Na terça-feira, 30, milhares de pessoas protestaram em várias localidades da África do Sul contra a imigração ilegal, refletindo uma crescente onda de xenofobia. Os manifestantes, que exigem que todos os estrangeiros abandonem o país, levaram o governo a anunciar novas restrições nas políticas migratórias e a aumentar a segurança nas ruas. A Polícia mobilizou-se em força para evitar excessos, embora alguns incidentes de violência tenham sido registados, especialmente em Germiston, perto de Joanesburgo. Os protestos, que ocorreram em meio a um clima de tensão, resultaram em lojas fechadas e trânsito condicionado nas grandes cidades. Em Durban, cartazes pediam que se parasse de empregar e arrendar casas a estrangeiros, refletindo o descontentamento de muitos cidadãos locais com a situação económica e social. A África do Sul, que já enfrentou episódios violentos de xenofobia no passado, viu mais de 25.000 imigrantes fugirem do país nas últimas semanas. O movimento anti-imigração está também ligado ao contexto das eleições autárquicas de 04 de novembro, com alguns partidos políticos a explorarem o sentimento anti-imigrante para ganhar apoio. O politólogo Sandile Swana destacou que a demagogia política está a alimentar este clima de hostilidade, enquanto organizações anti-imigrantes culpam os estrangeiros por problemas como o desemprego e a criminalidade.
Na Kriolu
· Versão em Kriolu cabo-verdianoMilhares protesta na África di Sul kontra imigraçon ilegal
Na terça-feira, 30, milhares di pessoas protesta na várias lokalidades na África di Sul kontra imigraçon ilegal, refletindu un onda di xenofobia. Manifestantes, ki ta exigí ki tudu estranjeirus abandona país, levou governu a anunsiá novas restrições na políticas migratórias e a aumentá segurança na rua. Polícia mobilizá-se na força pa evitá excessus, embora alguns incidentus di violência já foi registradu, especialmente na Germiston, perto di Joanesburgo.

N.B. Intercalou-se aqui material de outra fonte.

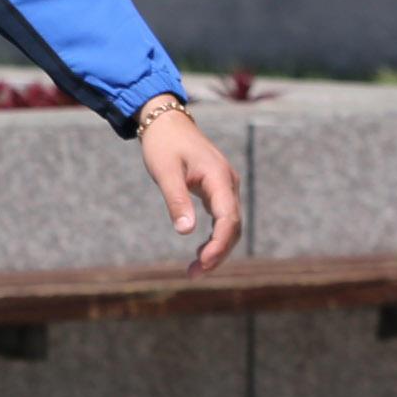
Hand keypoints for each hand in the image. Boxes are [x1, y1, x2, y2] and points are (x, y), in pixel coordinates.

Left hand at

Protestus, ki ocorri na meio di un klima di tensão, resultá na lojas fechadas e trânsito kondisioná na grandes cidades. Na Durban, cartazes pedia pa para di empregá e arrendá casas pa estranjeirus, refletindu descontentamentu di muitos cidadãos locais ku situação económica e social. África di Sul, ki já enfrentá episódios violentus di xenofobia na passado, vi mais di 25.000 imigrantes fugí di país nas últimas semanas.
Movimentu anti-imigração ta ligá tami ku kontexto di eleições autárquicas di 04 di novembro, ku alguns partidos políticos ta eksplorá sentimento anti-imigrante pa ganhá apoio. Politólogo Sandile Swana destacou ki demagogia política ta alimentá es klima di hostilidade, mentrês organizações anti-imigrantes ta culpá estranjeirus pa problemas como desemprego e criminalidade.
Tradução automática para Kriolu — iniciativa do Kabu Verdi para promover a língua cabo-verdiana no digital.